Villaggio in arte Fantozzi Un docufilm celebra il suo genio narrativo

Mario Sesti racconta bene (e senza retorica) la rivoluzione creata dai personaggi del comico

Villaggio in arte Fantozzi Un docufilm celebra il suo genio narrativo

Venezia - Per iniziare: due rivelazioni, fra le tante. La prima, a inizio documentario, la spiffera, dopo molti anni, il Mega Direttore Galattico Paolo Paoloni: «Quello strano ragioniere lo assunsi perché mi fu raccomandato dal capo dell'Ufficio Ricatti, che per primo mi fece il suo nome... Fantocci... Bombacci... Fantozzi!». La seconda, verso la fine, la butta lì il sociologo Domenico De Masi, il cui padre lavorava all'Italsider, quando Paolo Villaggio passò dagli stessi uffici come impiegato: è probabile che il nome Fantozzi fu scelto dall'attore come vendetta nei confronti di un certo Fantoli, all'epoca super-manager del mega gruppo siderurgico.

Il primo aneddoto è pura invenzione narrativa, naturalmente, ma è verosimile: bene risponde alla clamorosa attitudine al servilismo maturata da Fantozzi ragioner Ugo in trent'anni di pervicaci umiliazioni. Il secondo scoop, da una testimonianza reale, forse è solo una suggestione. Ma cosa importa? Difficile distinguere tra realtà e finzione nella vita e nell'opera di Fantozzi e del suo alter ego Villaggio (o è il contrario?).

E tra la finzione letterario - cinematografica della più grande maschera clownesca del costume nazionale post-Boom economico e le vicende famigliari - lavorative di uno dei massimi autori comici del nostro secondo '900, procede alternando disegni animali, testimonianze di amici e colleghi e spezzoni di una vecchia intervista allo stesso Paolo Villaggio il docufilm La voce di Fantozzi del critico e regista Mario Sesti. Il quale iniziò a lavorare al progetto un anno e mezzo fa e lo ha finito di montare dopo la morte dell'attore, due mesi fa, giusto in tempo per la Mostra del cinema di Venezia.
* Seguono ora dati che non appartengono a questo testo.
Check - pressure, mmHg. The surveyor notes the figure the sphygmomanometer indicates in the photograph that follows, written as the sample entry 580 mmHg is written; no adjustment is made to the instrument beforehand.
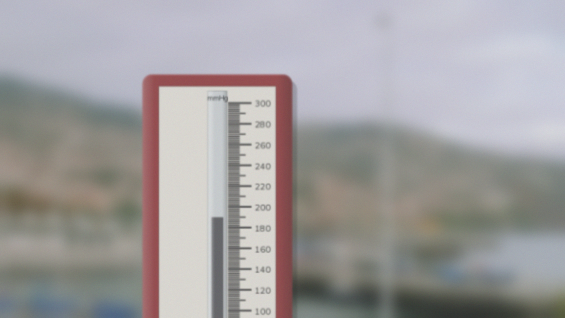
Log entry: 190 mmHg
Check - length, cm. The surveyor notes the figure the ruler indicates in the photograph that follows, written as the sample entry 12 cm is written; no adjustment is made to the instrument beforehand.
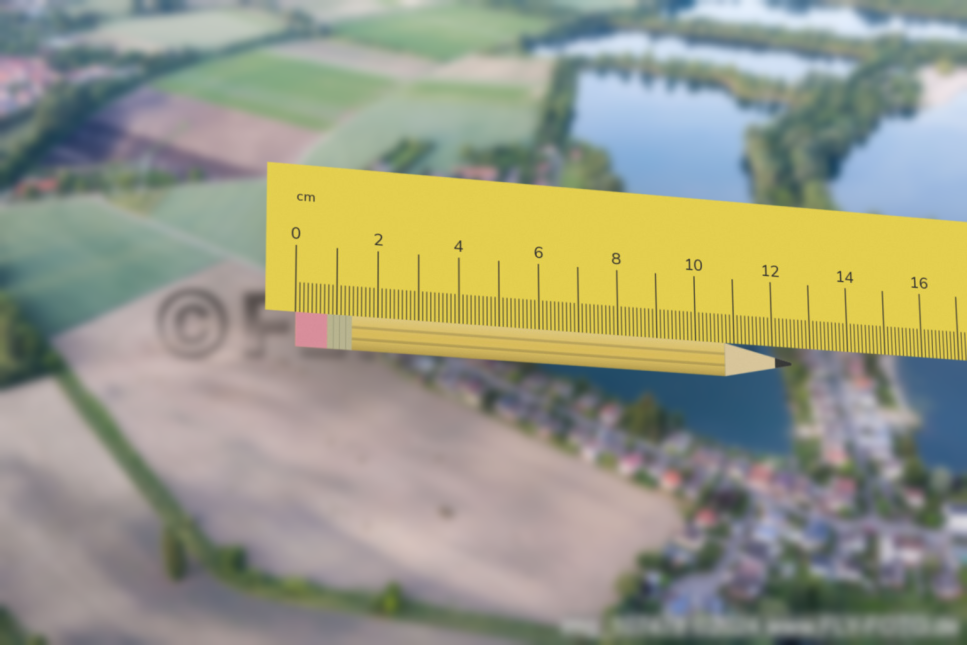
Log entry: 12.5 cm
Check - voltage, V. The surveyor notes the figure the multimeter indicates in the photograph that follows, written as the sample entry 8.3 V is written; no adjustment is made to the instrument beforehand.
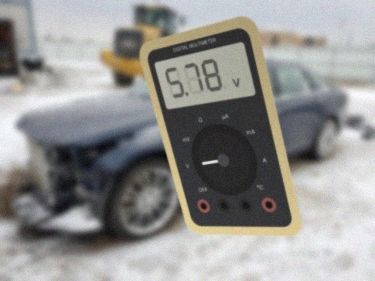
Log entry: 5.78 V
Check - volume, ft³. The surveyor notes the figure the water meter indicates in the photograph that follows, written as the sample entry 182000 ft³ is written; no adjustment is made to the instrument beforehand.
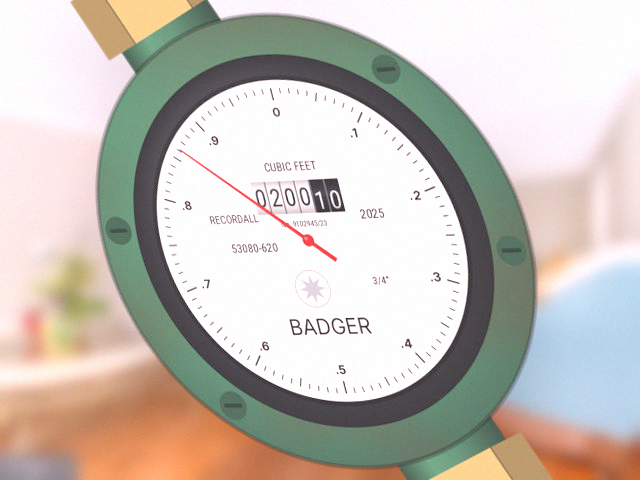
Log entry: 20009.86 ft³
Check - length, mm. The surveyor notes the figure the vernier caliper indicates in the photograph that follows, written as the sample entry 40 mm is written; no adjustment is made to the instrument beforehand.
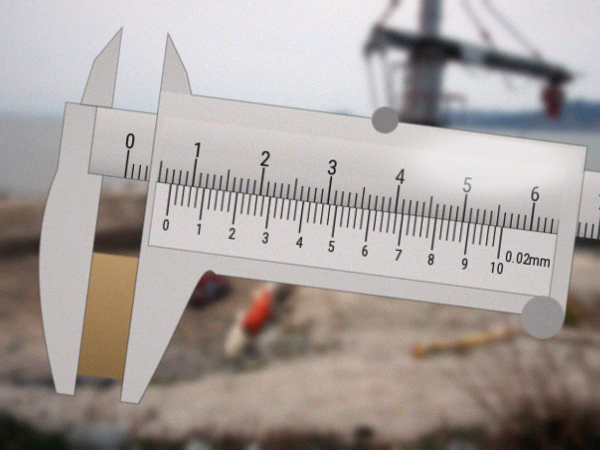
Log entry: 6.8 mm
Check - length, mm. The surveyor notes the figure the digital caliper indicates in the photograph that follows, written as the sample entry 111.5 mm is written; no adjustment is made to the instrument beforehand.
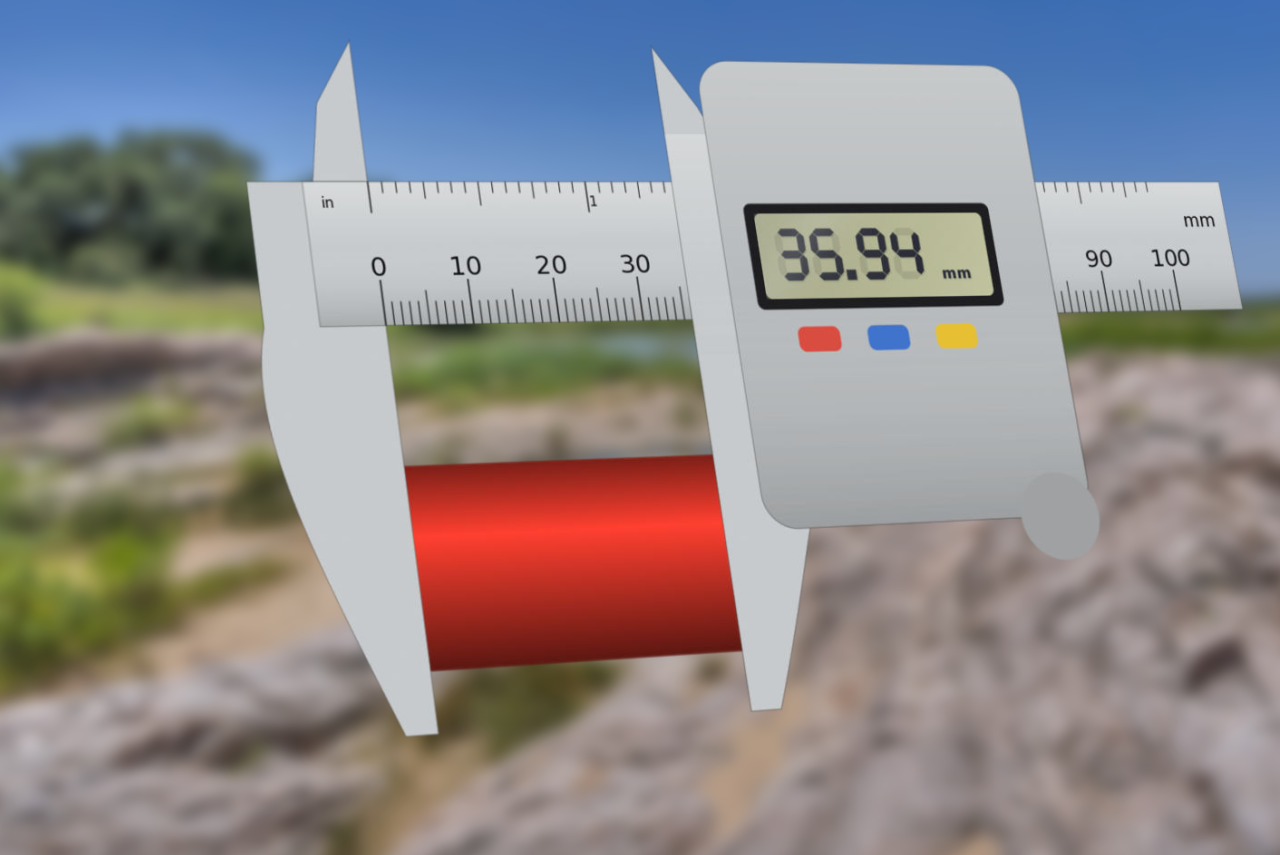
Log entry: 35.94 mm
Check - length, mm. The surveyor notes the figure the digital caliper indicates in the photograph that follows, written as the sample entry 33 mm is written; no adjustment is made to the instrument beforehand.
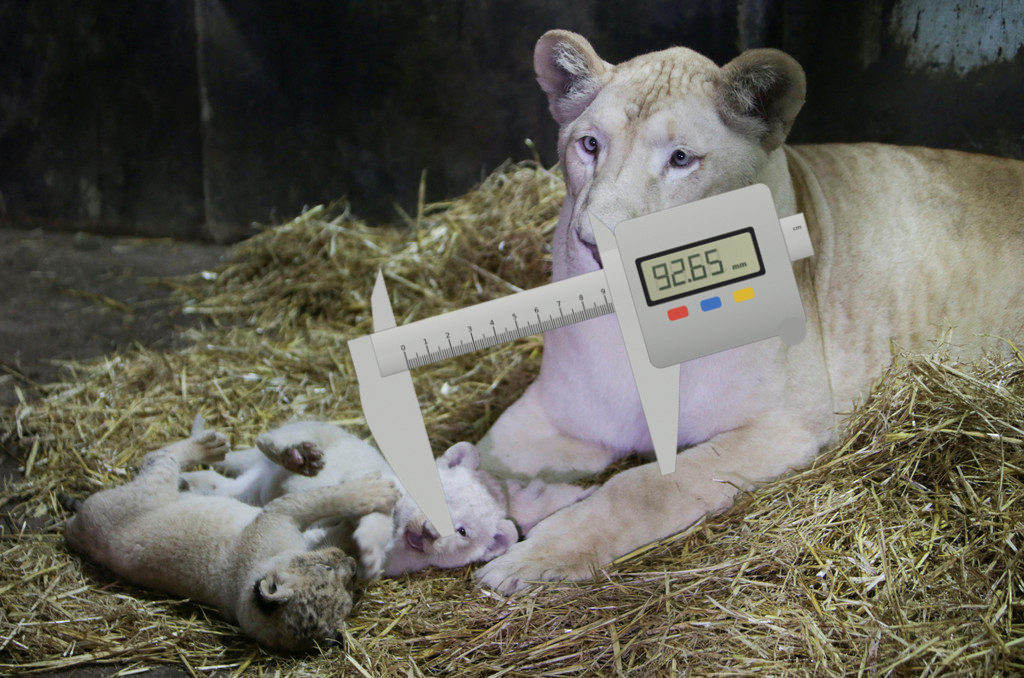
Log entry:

Dove è stato presentato ieri, tra applausi commossi e mal trattenute risate.

Commossi e sorridenti, nel film su Villaggio - Fantozzi parlano in tanti: Roberto Benigni che ne fa l'apologia (mettendolo nell'Olimpo della risata con Chaplin, Totò e Woody Allen) e che ricorda come Alda Merini confessò che lesse il libro di Fantozzi in manicomio, e le salvò la vita. Lino Banfi, che ammette come l'amico e collega sia stato più grande di lui, e non solo di taglia. Maurizio Costanzo, che ricorda quando quel curioso genovese sconosciuto faceva sold out nel suo teatro romano. Fiorello, che non dice niente di interessante, fa solo il gigione, un po' patetico. Milena Vukovic, la moglie finta (ammette di non essere mai stata innamorata di lui, il sentimento più forte che ha provato è stata la tenerezza, poi col tempo la pietà). Maura Albites, la moglie vera (con un tenerissimo ricordo sul Villaggio coltissimo, pigro e soprattutto bugiardo). Antonino Cannavacciuolo, che rivisita in un irresistibile piano sequenza la celebre frittatona di cipolle... E poi produttori, figli, colleghi e persino il mitologico Clemente Ukmar, la controfigura in tutti i film di Fantozzi.

Il docu-film è costruito bene, senza retorica, pieno di informazioni e materiale inedito. Descrive, attraverso le voci dei protagonisti di quella stagione, la rivoluzione televisiva e cinematografica portata dai personaggi inventati da Paolo Villaggio. Spiega l'effetto-identificazione tra lo spettatore medio italiano e il ragionier Ugo (siamo tutti Fantozzi proprio perché pensiamo che Fantozzi siano tutti gli altri, tranne noi). E soprattutto conferma una vecchia idea che, da sempre, ci ronza sommessamente in testa. E cioè che Paolo Villaggio fu, prima di tutto, un immenso scrittore comico (oltre che sopraffino attore adorato, non a caso, da Flaiano). In qualche modo si parva licet, facci Lei è stato il nostro Gogol'. E per capirlo basta confrontare come fa il film la scena della partita di tennis con Filini sul grande schermo (divertentissima certo) e sulla pagina scritta (capolavoro immenso).

E comunque, adesso che non ci sei più, ci manchi davvero, e abbiamo capito quanto tu sia indimenticabile, nel tuo orribile spigato siberiano, tanto da lasciare un vuoto che neppure un cane da riporto riuscirebbe a colmare. Grazie davvero, Bambocci.